The Bench opined that if the testimony of eye witnesses PW-5 Akash and PW-14 Neetu, being son and wife respectively of the deceased was cogent and reliable, the non-examination of other public witnesses from the place of occurrence or that other eye witnesses PW-18 Bishambar and PW-22 Jasbir Singh were declared hostile and had not completely supported the case of the prosecution, would not adversely affect the prosecution case.

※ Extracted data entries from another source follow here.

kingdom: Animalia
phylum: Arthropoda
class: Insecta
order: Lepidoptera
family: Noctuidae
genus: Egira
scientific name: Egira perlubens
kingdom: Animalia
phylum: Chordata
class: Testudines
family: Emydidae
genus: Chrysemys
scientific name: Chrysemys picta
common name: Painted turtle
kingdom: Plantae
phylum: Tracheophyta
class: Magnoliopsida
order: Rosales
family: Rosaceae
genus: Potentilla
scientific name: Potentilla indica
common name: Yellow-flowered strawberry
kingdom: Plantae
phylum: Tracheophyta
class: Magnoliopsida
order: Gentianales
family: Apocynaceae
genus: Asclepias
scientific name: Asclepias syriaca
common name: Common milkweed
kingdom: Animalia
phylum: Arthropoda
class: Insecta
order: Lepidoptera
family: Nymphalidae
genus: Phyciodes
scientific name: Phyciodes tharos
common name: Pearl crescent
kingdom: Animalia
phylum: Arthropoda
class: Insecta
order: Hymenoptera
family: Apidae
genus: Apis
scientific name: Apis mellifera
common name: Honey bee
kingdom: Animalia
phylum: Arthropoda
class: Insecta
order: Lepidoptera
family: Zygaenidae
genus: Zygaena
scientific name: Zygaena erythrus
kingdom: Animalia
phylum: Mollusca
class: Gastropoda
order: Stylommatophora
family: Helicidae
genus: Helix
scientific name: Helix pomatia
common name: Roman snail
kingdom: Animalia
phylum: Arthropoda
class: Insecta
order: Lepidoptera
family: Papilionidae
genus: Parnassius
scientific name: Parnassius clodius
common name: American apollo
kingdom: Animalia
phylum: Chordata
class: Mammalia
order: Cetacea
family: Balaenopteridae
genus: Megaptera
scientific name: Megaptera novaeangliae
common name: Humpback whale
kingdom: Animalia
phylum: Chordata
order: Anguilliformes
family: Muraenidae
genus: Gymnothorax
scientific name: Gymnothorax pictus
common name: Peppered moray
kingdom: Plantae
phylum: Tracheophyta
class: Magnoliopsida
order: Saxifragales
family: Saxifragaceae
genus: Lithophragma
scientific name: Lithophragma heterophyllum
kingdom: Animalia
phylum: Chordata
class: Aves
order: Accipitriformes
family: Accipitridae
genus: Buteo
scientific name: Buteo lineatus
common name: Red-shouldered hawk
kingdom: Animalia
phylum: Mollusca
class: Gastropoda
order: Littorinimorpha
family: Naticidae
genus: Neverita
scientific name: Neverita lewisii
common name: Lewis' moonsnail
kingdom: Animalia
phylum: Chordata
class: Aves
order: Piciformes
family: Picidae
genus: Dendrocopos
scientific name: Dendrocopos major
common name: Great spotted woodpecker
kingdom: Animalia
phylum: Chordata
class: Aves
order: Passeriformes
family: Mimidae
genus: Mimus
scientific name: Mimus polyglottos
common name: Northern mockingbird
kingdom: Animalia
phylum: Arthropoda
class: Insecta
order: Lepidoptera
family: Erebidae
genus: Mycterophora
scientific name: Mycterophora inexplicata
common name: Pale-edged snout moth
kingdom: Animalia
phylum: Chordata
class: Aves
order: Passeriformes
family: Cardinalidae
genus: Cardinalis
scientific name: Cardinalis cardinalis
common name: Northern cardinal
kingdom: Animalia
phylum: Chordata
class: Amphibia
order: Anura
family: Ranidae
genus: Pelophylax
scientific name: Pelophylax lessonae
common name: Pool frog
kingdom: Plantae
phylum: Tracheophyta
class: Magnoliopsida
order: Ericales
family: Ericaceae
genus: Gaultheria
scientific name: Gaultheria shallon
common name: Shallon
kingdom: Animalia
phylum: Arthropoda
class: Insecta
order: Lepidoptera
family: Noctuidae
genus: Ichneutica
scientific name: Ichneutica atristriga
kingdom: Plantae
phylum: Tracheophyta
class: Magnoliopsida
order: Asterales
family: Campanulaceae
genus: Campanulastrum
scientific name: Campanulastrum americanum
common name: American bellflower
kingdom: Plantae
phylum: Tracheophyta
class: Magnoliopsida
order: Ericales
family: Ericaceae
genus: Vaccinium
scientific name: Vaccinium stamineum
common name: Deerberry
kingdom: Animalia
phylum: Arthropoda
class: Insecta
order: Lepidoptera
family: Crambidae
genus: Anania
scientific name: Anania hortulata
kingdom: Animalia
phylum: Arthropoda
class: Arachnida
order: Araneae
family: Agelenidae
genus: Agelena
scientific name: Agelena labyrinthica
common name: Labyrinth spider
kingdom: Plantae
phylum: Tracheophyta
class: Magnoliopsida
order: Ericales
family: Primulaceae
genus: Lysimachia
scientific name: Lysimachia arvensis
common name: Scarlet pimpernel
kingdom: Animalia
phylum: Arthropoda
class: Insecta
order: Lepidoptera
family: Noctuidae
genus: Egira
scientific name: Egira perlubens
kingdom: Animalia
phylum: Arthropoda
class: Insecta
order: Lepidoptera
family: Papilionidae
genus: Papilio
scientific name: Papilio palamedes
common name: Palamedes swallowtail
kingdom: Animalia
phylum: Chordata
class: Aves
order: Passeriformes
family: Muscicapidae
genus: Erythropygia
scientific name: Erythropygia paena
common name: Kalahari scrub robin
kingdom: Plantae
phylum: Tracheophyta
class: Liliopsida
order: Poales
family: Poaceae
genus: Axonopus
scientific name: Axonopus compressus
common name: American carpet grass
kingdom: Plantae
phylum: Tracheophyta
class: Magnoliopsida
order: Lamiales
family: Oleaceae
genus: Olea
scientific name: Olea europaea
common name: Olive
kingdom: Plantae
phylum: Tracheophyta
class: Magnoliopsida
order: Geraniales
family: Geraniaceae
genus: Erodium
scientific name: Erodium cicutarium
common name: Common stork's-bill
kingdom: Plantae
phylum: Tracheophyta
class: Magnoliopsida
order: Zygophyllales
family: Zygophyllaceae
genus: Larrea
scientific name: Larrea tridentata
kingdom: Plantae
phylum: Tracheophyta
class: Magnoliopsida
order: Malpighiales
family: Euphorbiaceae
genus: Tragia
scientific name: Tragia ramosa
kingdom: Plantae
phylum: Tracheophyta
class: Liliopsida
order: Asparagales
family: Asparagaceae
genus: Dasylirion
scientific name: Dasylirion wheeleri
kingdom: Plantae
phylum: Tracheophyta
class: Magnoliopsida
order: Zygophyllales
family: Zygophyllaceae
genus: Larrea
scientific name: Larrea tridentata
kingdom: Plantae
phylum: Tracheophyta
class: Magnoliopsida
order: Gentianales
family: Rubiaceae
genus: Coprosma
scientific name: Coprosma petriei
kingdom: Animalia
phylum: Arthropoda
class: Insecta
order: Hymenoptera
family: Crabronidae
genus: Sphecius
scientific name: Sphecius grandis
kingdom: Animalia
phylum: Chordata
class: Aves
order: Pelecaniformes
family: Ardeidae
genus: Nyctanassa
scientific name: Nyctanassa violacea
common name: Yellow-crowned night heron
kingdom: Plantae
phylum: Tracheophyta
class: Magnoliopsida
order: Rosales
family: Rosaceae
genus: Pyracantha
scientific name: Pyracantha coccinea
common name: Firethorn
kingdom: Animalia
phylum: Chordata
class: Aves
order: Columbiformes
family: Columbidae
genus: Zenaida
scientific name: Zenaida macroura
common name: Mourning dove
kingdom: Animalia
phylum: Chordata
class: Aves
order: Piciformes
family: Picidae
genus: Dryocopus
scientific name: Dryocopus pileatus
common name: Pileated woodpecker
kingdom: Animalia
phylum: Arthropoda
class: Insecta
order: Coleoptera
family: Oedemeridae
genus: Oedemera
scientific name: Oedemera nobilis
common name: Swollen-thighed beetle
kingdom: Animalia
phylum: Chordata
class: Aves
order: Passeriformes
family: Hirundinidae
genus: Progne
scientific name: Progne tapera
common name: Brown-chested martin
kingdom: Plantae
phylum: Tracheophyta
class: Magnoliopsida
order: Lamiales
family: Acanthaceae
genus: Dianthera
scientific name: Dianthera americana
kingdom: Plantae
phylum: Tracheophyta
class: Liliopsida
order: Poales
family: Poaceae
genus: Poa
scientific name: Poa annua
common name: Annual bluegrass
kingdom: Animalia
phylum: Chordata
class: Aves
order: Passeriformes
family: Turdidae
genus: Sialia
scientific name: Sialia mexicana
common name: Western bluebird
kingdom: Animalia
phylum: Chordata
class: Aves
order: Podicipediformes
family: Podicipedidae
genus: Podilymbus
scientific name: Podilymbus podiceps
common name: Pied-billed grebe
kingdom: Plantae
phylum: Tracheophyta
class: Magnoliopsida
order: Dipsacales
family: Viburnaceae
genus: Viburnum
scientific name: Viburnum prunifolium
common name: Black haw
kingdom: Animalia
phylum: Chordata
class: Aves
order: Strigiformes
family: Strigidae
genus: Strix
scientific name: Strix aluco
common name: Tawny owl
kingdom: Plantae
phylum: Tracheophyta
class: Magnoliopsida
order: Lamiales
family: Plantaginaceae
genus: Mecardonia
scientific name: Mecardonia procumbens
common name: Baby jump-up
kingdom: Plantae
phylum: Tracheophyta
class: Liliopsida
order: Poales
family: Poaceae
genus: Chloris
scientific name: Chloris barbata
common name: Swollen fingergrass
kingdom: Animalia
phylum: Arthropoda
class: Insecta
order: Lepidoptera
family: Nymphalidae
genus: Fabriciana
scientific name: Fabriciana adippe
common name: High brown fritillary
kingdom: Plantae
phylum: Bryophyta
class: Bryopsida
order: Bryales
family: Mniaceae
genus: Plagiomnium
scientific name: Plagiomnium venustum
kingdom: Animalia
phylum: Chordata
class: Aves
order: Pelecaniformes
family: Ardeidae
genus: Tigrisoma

“Evidence of a witness is not to be disbelieved only because the witness is related to the deceased. It is to be confirmed whether the witness was present or not at the spot and whether is truthful or not, their evidence is not free from doubt. At the outset, their presence at crime scene, when the actual incident has occurred is uncertain, therefore, their testimony is unreliable, which cannot be made basis for conviction of appellant”, the Bench said.

 

It was further observed that the conduct of the family members of the deceased who had first preferred to shift the injured to the hospital from the spot for saving his life was natural and did not give rise to any suspicion. Therefore, the very fact that the eye-witnesses being the family members did not immediately inform the police officials when they arrived at the spot about the incident didnot discredit their testimonies.

 

As per the Bench, the entire sequence of the incidence did not generate any doubt that PW-5 had falsely named the appellant in his statement as FIR was promptly lodged. The appellant had also failed to point out any phenomenal contradictions according to the actuality raising serious doubts on the credibility of the prosecution witnesses, which was further supported with the post-mortem report of the deceased.

 

The High Court was of the opinion that the doctrine relating to provocation depends upon the fact that it causes a sudden and temporary loss of self control and such provocation must be both grave and sudden, so as to earn the benefit of the provision of Exception I of Section 300 IPC. “On scrutiny of the entire evidences, it is no where established that the deceased in any manner i.e. by way of gestures, words or creating certain situation that had caused sudden and grave provocation to the appellant so as to bring his action under this Exception. The said exception deals with cases, where there is total deprivation of self control”, the Bench added.

 

The occurrence of stabbing the deceased with knife by appellant took place in the course of sudden quarrel, which was in no manner pre-mediated. There was as such no intention on part of the appellant to kill, the intention probably was to cause bodily injury in the abdomen and one in the chest.

 

However, the Bench observed that he had the knowledge that three stab injuries being caused by him with knife in the abdomen could result in the death of the deceased. In the absence of any previous animosity between the appellant or deceased & family members as the injuries were inflicted in a sudden fight in the heat of passion, thereby, brings the case within the scope of Exception 4 to Section 300 IPC, the Bench added.

 

Upon analysing the testimony of witnesses and having regard to the facts and circumstances of the case, the Bench altered the conviction from Section 302 IPC to Section 304 Part (I) IPC.

 

The Bench concluded the matter by ordering, “We award a sentence of ten years of rigorous imprisonment and a fine of Rs. 10,000/- and in default, to undergo simple imprisonment for one month.”